Raport Najwyższej Izby Kontroli o przestrzeganiu praw pacjentów w Domach Pomocy Społecznej jest dramatyczny – oceniła na antenie Radia Gdańsk Anita Richert-Kaźmierska, pełnomocnik wojewody ds. rodziny, polityki społecznej i senioralnej. Rozmawiała z nią Alicja Samolewicz-Jeglicka.
Zdaniem Anity Richert-Kaźmierskiej, raport pokazuje „szereg naruszeń praw i godności osób mieszkających w DPS-ach”.

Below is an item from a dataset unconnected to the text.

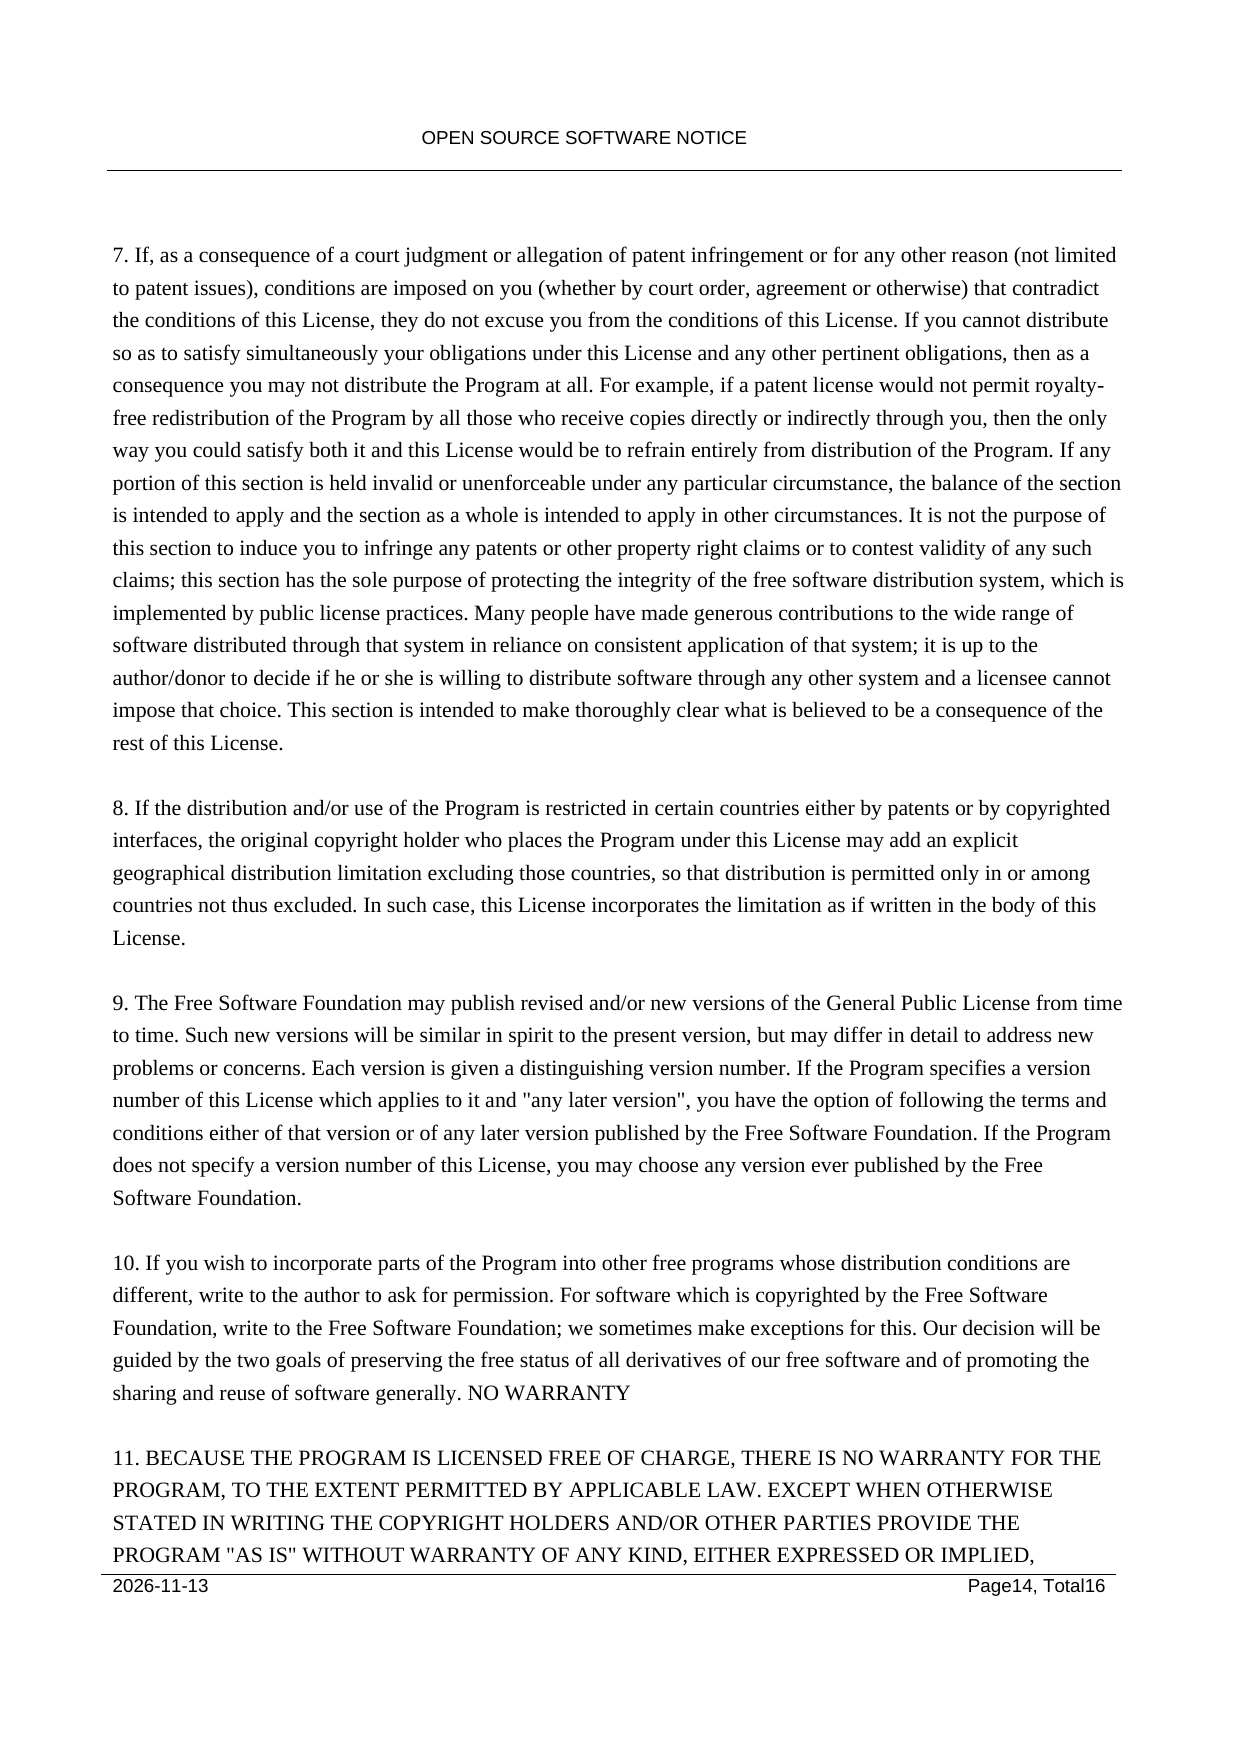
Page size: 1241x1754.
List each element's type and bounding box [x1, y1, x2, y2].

– Najbardziej rażącym przykładem jest zgoda dyrektora Domu Pomocy Społecznej na zakup gazu obezwładniającego do stosowania wobec mieszkańców. Proszę sobie też wyobrazić, że DPS-y, które podlegały kontroli, zgromadziły na swoich rachunkach 4,6 mln zł, których nie rozdysponowały spadkobiercom po śmierci mieszkańców – podkreślała pełnomocnik wojewody.
– To są przypadki zagrażające zdrowiu i życiu tych mieszkańców. Główne zarzuty, które powtarzały się właściwie w każdym domu, to niedbalstwo, jeżeli chodzi o dawkowanie leków, niepodawanie leków czy podawanie zupełnie nie tych leków, jakie są potrzebne i zalecone przez lekarza. Gdy czyta się ten raport, naprawdę włos się jeży na głowie – przyznała.
Kontrole były przeprowadzane pomiędzy 2021 a 2024 rokiem. Z raportu wynika m.in., że „w Domu Pomocy Społecznej w Ryjewie, pomimo braku podstaw prawnych, dyrektor dopuszczał użycie wobec pensjonariuszy gazu pieprzowego”.